Question 6.3.6: A solid steel ball of radius r = 50.0 mm and specific weight...

Goal Find the tension in the wire that is holding up the ball.

Given Properties of the steel ball and the liquid it is suspended in.

Assume The specific weights are uniform and the ball is at rest (in equilibrium).

Draw The hydrostatic forces acting in the horizontal direction sum to zero, so we have not included them on the free-body diagram of the steel ball (Figure 2).

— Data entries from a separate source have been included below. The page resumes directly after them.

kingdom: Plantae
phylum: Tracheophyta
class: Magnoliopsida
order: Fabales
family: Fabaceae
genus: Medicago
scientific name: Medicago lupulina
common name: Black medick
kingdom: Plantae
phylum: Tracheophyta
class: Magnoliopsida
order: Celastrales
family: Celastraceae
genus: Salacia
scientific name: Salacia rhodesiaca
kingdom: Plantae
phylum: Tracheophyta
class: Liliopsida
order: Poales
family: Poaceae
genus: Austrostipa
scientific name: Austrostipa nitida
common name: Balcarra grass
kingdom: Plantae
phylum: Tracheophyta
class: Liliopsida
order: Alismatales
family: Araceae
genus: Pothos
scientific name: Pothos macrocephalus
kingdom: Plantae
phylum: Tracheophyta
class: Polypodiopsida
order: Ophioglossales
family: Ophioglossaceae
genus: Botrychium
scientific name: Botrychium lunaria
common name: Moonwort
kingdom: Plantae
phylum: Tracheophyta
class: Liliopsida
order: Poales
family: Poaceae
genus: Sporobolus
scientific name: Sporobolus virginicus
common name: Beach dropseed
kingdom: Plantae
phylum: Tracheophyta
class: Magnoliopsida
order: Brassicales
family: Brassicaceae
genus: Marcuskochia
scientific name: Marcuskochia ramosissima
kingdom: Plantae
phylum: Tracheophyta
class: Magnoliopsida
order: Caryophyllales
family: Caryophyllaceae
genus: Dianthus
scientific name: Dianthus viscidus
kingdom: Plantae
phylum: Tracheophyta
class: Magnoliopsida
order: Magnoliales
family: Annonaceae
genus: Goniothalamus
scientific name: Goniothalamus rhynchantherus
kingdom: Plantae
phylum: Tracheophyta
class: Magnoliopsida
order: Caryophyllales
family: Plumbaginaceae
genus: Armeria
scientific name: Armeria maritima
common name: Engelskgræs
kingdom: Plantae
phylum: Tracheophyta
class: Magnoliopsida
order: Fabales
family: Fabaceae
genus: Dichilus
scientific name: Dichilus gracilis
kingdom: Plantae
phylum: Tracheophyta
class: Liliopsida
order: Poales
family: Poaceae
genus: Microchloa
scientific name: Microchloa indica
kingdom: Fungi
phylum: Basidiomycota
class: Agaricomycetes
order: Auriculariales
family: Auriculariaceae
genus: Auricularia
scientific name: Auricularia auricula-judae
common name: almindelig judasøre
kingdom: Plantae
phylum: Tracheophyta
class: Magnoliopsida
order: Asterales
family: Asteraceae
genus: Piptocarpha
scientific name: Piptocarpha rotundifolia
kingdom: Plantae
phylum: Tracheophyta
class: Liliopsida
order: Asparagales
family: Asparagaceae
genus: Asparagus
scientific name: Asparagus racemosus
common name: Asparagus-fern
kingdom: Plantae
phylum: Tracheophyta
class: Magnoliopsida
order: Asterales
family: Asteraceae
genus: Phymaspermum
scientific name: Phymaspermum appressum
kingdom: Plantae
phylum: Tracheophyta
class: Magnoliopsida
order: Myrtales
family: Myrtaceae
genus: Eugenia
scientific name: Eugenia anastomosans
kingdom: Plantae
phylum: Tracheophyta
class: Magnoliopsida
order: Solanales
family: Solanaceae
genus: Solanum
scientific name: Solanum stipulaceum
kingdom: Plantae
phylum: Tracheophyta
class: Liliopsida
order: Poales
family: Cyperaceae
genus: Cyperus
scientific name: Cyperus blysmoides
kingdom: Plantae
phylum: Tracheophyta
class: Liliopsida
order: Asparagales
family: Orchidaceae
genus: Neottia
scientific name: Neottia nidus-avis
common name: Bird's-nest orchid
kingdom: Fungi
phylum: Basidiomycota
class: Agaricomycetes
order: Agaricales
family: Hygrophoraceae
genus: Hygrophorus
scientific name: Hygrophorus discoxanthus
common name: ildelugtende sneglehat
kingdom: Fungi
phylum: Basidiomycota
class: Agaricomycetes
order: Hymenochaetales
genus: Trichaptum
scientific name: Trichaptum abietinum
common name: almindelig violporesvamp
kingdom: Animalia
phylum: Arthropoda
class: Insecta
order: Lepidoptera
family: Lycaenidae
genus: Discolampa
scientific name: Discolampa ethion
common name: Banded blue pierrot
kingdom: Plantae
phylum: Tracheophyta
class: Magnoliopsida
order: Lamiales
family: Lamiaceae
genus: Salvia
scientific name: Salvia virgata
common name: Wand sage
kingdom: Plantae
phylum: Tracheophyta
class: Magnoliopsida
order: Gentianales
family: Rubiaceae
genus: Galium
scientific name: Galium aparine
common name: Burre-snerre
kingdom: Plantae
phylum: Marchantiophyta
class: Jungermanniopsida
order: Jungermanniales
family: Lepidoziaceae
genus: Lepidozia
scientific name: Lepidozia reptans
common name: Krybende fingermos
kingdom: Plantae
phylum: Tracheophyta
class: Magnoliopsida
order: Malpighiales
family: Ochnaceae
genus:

Formulate Equations and Solve We apply equilibrium in the vertical direction:

T =W – F_{oil} – F_{Hg} (1)

where

W=\gamma _{ball} V_{ball}=\gamma _{s}\frac{4}{3 } \pi r^{3}=\frac{4}{3} \left(76.8  kN m^{3} \right)\pi \left(0.0500  m\right) ^{3} =40.21  N
F_{oil}=V_{ball  submerged} \left(\gamma _{oil}\right) =\frac{1}{2}V_{ball} \left(\gamma _{oil}\right)
=\frac{1}{2} \left\lgroup\frac{4}{3} \pi r^{3}\right\rgroup\gamma _{oil}= \frac{1}{2}\frac{4}{3}\pi \left(0.0500  m\right) ^{3} \left(7.80  kN/ m^{3}\right) =2.042  N
\gamma _{Hg}=V_{ball  submerged}\left(\gamma _{Hg}\right) =\frac{1}{2}V_{ball}\left(\gamma _{Hg}\right)
=\frac{1}{2}\left\lgroup\frac{4}{3}\pi r^{3}\right\rgroup\gamma _{Hg}= \frac{1}{2}\frac{4}{3}\pi\left(0.0500  m\right)^{3} \left(133  kN/m ^{3} \right) = 34.82  N

Find T using (1) and the calculated values of F_{oil} and F_{Hg} :

T =W – F_{oil} – F_{Hg} =40.21 N – 2.042 N – 34.82 N = 3.35 N

If T were negative, it would mean that the wire is in compression. A thin wire would not support a compression force, so it would buckle and the steel ball would rise. A downward force would therefore be needed to sink the steel ball halfway into each liquid.

Check Other than redoing the calculations, there is no good check for this problem.